The protein cycles between different cellular compartments in a process that is tightly regulated by the autophagy initiation machinery. During starvation-induced autophagy, ATG9A-containing vesicles are actively recruited to the phagophore assembly site (PAS), where they contribute their membrane to the growing phagophore.
Structure
ATG9A has a distinctive membrane topology:
- Transmembrane Domains: Multiple transmembrane segments (typically 12-15)
- N-terminal Cytoplasmic Domain: Contains sorting signals and ATG2 interaction motifs
- C-terminal Cytoplasmic Domain: Regulates protein localization and interactions
- Lumenal Loops: Form the interior of vesicles
The structure of ATG9A (PDB: 6J5N) reveals a unique fold that allows it to interact with lipid bilayers and other autophagy proteins.
Normal Function
Membrane Trafficking
ATG9A serves multiple critical functions in autophagy[@atgaa]:
Autophagy Pathway
ATG9A participates in the autophagy pathway:
- Initiation: ULK1 complex phosphorylates ATG9A
- Nucleation: ATG9A vesicles recruited to PAS
- Expansion: ATG2-WIPI complex mediates lipid transfer
- Closure: Membrane sources contribute to autophagosome closure
Cellular Processes
ATG9A-mediated autophagy is crucial for:
- Protein quality control
- Organelle turnover (mitophagy, ribophagy)

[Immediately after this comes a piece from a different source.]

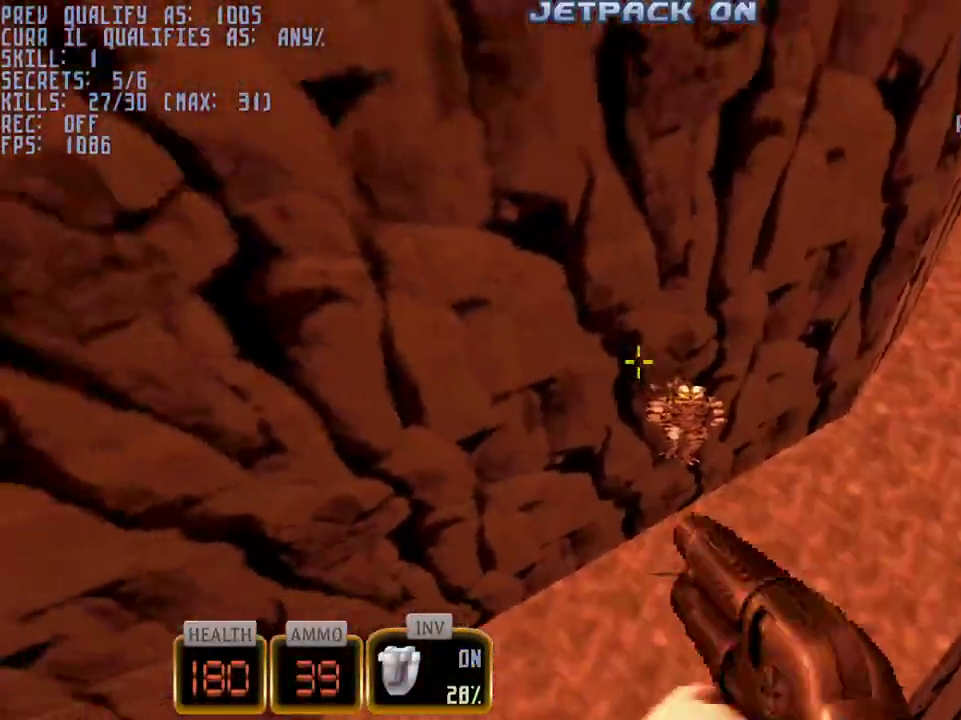
{"keys": [], "mouse": ["left"], "events": [[400, "s", "down"], [500, "s", "up"]]}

- Cellular survival during starvation
- Neuronal health and survival
Role in Neurodegenerative Diseases
Alzheimer's Disease
ATG9A dysfunction contributes to AD pathogenesis through[@autophagya]:
- [Aβ](/proteins/amyloid-beta) Metabolism: Impaired autophagy leads to altered amyloid-β processing
- [Tau](/proteins/tau) Pathology: Dysregulated autophagy affects [tau](/proteins/tau) clearance
- Neuronal Survival: Loss of autophagy contributes to neurodegeneration
- Endolysosomal Dysfunction: ATG9A affects lysosomal function
Parkinson's Disease
ATG9A is critical in PD through:
- [α-Synuclein](/proteins/alpha-synuclein) Clearance: Autophagy-mediated degradation of α-synuclein
- Mitophagy: PINK1/Parkin-mediated mitochondrial quality control
- Dopaminergic [Neuron](/entities/neurons) Survival: Essential for neuronal viability
- [LRRK2](/entities/lrrk2) Interaction: Linked to LRRK2 pathogenic variants
Amyotrophic Lateral Sclerosis (ALS)
- Protein Aggregate Clearance: ATG9A-mediated autophagy clears [TDP-43](/proteins/tdp-43) aggregates
- Motor Neuron Survival: Critical for motor neuron health
- Axonal Homeostasis: Maintains axonal integrity through autophagy
Huntington's Disease
- Mutant [Huntingtin](/proteins/huntingtin-protein) Clearance: Autophagy clears toxic [huntingtin protein](/proteins/huntingtin)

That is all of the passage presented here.